Data on the pharmacokinetics and tolerability of posaconazole delayed-release tablets in patients with end-stage liver disease (ESLD)(including liver failure and decompensated cirrhosis) remain limited. This study aimed to characterize trough concentrations (Cmin) and describe clinical outcomes during antifungal prophylaxis in this population.
In this prospective, single-arm study, ESLD patients receiving posaconazole prophylaxis were enrolled between October 2023 and July 2024. Serial Cmin were measured, and hepatic and renal function parameters were monitored. Breakthrough invasive fungal disease (IFD) events were descriptively recorded.

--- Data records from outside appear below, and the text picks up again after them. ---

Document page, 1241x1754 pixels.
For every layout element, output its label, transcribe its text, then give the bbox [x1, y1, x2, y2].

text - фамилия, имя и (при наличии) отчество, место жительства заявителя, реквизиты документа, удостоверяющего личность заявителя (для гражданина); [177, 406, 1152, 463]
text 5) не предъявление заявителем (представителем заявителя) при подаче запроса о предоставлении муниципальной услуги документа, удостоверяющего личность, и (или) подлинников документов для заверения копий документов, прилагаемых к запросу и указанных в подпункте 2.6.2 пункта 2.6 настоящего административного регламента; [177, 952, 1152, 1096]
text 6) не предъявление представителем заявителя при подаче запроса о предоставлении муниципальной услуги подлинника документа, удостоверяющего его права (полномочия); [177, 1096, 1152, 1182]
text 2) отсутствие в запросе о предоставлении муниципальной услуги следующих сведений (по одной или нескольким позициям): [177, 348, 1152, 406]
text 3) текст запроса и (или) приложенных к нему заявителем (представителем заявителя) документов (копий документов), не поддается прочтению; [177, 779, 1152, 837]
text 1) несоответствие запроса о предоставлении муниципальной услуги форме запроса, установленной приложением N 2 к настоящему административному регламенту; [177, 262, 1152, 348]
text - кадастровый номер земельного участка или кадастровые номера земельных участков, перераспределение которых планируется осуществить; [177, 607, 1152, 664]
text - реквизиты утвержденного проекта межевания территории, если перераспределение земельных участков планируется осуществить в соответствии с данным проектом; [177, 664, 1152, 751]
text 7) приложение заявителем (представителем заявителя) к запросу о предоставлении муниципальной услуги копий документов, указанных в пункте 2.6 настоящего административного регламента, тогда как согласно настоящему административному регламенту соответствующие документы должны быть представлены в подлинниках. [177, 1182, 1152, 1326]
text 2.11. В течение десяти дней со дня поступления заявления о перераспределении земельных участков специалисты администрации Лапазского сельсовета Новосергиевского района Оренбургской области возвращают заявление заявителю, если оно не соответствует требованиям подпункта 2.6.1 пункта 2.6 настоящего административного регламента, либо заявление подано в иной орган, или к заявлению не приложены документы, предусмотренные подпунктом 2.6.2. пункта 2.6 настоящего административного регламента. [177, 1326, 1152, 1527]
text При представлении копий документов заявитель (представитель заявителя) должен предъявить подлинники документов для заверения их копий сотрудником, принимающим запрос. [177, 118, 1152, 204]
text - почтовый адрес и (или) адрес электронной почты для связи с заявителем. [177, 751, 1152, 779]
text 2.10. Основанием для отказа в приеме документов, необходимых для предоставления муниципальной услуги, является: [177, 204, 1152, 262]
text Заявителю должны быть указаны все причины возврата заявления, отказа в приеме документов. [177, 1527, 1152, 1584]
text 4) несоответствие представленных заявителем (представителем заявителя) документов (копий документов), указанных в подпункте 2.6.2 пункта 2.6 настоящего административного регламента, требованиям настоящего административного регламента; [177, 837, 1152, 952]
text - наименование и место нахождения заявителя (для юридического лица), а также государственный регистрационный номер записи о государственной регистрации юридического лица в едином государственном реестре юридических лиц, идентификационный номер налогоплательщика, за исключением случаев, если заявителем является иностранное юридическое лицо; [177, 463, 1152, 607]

Twenty-one patients contributed 79 Cmin measurements. The mean Cmin was 1.60 ± 0.68 mg/L, with 81.0% of samples ≥ 1.0 mg/L; 95.2% of patients achieved at least one target concentration. Substantial interindividual variability was observed, while dose adjustments were infrequent. Breakthrough IFD occurred in 2 patients (9.5%), with no IFD-related deaths. Liver and renal function parameters remained generally stable during follow-up. Reductions in total bilirubin were observed in patients with more advanced liver dysfunction (Model for End-Stage Liver Disease (MELD) > 18 or Child-Pugh C), although these changes were not attributable to posaconazole.
Posaconazole exposure in patients with ESLD showed considerable interindividual variability, despite most Cmin measurements were within the predefined reference range of 0.5-2.5 mg/L. The drug was generally well tolerated in this cohort. These findings support the role of therapeutic drug monitoring (TDM) in characterizing exposure variability in ESLD. Given the small sample size and observational design, the results are descriptive, and further studies are needed to define optimal dosing and monitoring strategies in this high-risk population.
ChiCTR2200063000. Registration on 27 August 2022.

PMID:
42469688
Bibliographic data and abstract were imported from PubMed on 18 Jul 2026.